EXERCISE PROMPT
Give only the lines from the one containing "Muhammadiyah Luncurkan SuperApp" through the end of the material below, exactly as written.

RECORD EXTRACTS
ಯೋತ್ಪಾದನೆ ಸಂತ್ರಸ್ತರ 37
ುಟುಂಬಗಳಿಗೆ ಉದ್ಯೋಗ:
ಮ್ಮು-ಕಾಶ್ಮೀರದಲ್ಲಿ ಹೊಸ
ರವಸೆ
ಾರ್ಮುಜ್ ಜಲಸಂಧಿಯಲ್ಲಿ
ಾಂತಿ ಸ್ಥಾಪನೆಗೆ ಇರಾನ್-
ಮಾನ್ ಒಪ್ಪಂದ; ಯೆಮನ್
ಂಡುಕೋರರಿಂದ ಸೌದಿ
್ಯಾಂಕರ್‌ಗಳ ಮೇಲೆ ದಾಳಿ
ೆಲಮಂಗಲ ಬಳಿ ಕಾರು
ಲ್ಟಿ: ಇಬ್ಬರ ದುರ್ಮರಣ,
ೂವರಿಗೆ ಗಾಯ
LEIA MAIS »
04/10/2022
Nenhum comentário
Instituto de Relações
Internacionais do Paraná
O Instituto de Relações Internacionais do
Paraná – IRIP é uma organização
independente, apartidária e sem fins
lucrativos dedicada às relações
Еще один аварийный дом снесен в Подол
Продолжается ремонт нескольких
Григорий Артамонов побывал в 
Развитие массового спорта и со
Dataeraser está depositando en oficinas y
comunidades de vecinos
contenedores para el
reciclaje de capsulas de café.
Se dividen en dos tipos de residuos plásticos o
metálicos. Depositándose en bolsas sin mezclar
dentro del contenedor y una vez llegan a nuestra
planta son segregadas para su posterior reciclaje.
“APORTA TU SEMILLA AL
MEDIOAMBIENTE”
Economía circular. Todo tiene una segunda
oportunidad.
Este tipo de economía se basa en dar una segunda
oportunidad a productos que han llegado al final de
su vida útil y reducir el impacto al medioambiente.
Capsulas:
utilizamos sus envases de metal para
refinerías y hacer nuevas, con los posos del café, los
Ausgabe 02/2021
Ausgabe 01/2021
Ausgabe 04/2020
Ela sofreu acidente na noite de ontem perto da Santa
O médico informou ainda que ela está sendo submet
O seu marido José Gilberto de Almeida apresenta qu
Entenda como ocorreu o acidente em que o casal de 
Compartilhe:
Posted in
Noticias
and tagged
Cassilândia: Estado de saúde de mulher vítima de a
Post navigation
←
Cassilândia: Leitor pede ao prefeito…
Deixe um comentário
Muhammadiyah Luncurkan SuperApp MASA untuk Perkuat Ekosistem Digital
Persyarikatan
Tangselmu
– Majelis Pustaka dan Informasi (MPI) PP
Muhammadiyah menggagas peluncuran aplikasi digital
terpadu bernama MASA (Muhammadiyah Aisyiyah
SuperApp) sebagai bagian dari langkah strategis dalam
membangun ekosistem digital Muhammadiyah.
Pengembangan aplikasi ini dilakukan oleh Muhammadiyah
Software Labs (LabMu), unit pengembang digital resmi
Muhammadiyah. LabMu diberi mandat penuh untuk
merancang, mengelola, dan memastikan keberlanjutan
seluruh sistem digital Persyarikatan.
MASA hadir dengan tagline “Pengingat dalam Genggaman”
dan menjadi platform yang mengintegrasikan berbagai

RESULT FOR THIS EXERCISE
Muhammadiyah Luncurkan SuperApp MASA untuk Perkuat Ekosistem Digital
Persyarikatan
Tangselmu
– Majelis Pustaka dan Informasi (MPI) PP
Muhammadiyah menggagas peluncuran aplikasi digital
terpadu bernama MASA (Muhammadiyah Aisyiyah
SuperApp) sebagai bagian dari langkah strategis dalam
membangun ekosistem digital Muhammadiyah.
Pengembangan aplikasi ini dilakukan oleh Muhammadiyah
Software Labs (LabMu), unit pengembang digital resmi
Muhammadiyah. LabMu diberi mandat penuh untuk
merancang, mengelola, dan memastikan keberlanjutan
seluruh sistem digital Persyarikatan.
MASA hadir dengan tagline “Pengingat dalam Genggaman”
dan menjadi platform yang mengintegrasikan berbagai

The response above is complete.